*Task goal:* Copy word for word, please, the lines of the entries below running from the one containing "Figure 12. Comparing" to the one containing "Table 2. Top", both ends included.

Collected data:
Content starts
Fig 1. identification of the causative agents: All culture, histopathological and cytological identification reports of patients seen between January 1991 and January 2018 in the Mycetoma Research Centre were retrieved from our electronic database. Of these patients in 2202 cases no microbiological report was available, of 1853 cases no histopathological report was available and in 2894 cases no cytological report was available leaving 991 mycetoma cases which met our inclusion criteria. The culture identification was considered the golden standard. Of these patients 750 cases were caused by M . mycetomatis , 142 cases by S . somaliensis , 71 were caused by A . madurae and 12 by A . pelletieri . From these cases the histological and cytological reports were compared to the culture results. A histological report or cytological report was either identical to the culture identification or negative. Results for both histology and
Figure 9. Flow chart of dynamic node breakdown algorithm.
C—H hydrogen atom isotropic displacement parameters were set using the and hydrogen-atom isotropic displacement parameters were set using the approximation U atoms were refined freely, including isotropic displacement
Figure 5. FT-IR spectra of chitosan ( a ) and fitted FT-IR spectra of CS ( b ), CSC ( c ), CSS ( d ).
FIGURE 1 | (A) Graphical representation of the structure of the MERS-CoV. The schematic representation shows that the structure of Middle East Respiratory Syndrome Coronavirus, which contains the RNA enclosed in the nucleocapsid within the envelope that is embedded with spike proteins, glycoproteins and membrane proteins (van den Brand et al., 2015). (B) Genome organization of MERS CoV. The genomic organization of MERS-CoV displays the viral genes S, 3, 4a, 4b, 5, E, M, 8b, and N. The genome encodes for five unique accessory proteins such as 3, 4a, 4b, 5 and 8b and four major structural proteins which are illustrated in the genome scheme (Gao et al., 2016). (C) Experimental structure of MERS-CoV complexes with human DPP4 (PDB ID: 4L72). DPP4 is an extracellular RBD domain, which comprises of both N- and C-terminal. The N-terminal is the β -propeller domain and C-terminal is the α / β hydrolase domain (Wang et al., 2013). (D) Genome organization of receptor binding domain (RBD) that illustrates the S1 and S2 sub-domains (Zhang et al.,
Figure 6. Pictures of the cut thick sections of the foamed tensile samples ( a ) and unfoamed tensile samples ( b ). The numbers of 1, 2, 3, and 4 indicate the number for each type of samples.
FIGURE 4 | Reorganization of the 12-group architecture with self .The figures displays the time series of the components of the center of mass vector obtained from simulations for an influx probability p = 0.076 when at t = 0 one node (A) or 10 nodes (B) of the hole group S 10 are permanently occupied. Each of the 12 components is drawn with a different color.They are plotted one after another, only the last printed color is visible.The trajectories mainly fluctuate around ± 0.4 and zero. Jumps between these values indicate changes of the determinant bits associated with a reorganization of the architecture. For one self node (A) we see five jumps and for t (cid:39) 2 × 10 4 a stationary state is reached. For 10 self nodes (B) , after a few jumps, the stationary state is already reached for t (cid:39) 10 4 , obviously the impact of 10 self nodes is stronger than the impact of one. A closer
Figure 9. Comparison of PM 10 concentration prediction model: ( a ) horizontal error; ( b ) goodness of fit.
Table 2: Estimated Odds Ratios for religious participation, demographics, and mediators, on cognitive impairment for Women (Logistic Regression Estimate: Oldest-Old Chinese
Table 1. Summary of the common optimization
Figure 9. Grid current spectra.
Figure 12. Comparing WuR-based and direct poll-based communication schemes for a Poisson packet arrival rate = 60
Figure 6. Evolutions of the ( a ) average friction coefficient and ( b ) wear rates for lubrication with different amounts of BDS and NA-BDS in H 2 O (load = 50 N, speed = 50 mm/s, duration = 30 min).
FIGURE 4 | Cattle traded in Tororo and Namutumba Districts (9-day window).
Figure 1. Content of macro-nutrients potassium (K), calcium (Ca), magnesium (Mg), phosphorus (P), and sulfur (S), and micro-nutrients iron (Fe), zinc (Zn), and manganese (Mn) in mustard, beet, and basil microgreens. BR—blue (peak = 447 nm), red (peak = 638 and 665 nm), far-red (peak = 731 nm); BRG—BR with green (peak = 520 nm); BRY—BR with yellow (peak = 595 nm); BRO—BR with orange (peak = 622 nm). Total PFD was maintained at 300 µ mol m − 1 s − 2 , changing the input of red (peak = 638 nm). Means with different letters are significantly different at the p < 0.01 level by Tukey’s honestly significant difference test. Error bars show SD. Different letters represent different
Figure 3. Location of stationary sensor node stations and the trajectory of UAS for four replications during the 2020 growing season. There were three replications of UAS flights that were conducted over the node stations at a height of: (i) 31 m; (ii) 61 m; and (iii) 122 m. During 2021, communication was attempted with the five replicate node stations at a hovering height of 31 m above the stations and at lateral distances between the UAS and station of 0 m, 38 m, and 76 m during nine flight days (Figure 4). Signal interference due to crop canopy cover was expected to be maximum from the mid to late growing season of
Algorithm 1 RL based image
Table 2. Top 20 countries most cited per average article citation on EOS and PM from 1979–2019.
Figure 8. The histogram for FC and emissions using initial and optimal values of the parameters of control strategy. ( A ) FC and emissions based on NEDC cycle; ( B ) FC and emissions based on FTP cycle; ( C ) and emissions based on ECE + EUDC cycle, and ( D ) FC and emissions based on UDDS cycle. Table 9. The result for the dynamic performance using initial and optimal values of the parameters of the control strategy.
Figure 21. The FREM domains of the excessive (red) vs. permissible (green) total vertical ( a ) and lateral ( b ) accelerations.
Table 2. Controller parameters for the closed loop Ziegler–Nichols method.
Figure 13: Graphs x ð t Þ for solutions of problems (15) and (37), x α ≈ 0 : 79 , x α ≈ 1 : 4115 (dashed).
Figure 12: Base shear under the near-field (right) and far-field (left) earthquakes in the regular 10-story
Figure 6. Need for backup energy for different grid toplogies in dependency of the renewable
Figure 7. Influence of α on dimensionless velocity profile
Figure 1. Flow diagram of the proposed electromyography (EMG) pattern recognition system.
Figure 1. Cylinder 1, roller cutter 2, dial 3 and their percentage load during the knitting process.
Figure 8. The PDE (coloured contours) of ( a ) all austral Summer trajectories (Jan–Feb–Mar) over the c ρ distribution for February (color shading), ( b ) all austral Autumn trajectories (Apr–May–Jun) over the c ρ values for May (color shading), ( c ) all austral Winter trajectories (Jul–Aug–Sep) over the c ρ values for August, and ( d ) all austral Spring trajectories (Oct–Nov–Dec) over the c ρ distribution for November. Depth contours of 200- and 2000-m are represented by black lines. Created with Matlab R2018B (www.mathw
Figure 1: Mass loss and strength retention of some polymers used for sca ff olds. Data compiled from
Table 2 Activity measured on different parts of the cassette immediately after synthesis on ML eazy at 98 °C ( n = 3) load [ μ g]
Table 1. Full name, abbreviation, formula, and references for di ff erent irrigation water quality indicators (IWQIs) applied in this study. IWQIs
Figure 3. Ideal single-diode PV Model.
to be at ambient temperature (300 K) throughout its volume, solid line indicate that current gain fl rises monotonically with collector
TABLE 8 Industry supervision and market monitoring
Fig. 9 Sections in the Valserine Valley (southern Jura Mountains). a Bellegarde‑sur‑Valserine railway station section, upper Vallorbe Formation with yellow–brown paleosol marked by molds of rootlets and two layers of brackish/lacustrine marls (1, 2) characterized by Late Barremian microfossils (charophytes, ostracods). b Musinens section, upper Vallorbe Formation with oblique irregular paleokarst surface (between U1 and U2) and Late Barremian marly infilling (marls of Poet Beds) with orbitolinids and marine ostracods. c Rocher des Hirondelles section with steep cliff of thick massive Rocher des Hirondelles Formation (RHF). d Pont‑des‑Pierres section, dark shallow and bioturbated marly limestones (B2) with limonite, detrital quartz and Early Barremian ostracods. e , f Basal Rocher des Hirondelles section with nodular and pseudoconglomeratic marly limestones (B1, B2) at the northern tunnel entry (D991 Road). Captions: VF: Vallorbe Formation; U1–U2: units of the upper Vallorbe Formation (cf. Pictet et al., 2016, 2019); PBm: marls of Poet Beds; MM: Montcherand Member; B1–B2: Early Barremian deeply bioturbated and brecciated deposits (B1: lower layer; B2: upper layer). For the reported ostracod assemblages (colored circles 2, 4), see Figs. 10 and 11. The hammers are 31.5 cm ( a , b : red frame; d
Content ends
*Task result:*
Figure 12. Comparing WuR-based and direct poll-based communication schemes for a Poisson packet arrival rate = 60
Figure 6. Evolutions of the ( a ) average friction coefficient and ( b ) wear rates for lubrication with different amounts of BDS and NA-BDS in H 2 O (load = 50 N, speed = 50 mm/s, duration = 30 min).
FIGURE 4 | Cattle traded in Tororo and Namutumba Districts (9-day window).
Figure 1. Content of macro-nutrients potassium (K), calcium (Ca), magnesium (Mg), phosphorus (P), and sulfur (S), and micro-nutrients iron (Fe), zinc (Zn), and manganese (Mn) in mustard, beet, and basil microgreens. BR—blue (peak = 447 nm), red (peak = 638 and 665 nm), far-red (peak = 731 nm); BRG—BR with green (peak = 520 nm); BRY—BR with yellow (peak = 595 nm); BRO—BR with orange (peak = 622 nm). Total PFD was maintained at 300 µ mol m − 1 s − 2 , changing the input of red (peak = 638 nm). Means with different letters are significantly different at the p < 0.01 level by Tukey’s honestly significant difference test. Error bars show SD. Different letters represent different
Figure 3. Location of stationary sensor node stations and the trajectory of UAS for four replications during the 2020 growing season. There were three replications of UAS flights that were conducted over the node stations at a height of: (i) 31 m; (ii) 61 m; and (iii) 122 m. During 2021, communication was attempted with the five replicate node stations at a hovering height of 31 m above the stations and at lateral distances between the UAS and station of 0 m, 38 m, and 76 m during nine flight days (Figure 4). Signal interference due to crop canopy cover was expected to be maximum from the mid to late growing season of
Algorithm 1 RL based image
Table 2. Top 20 countries most cited per average article citation on EOS and PM from 1979–2019.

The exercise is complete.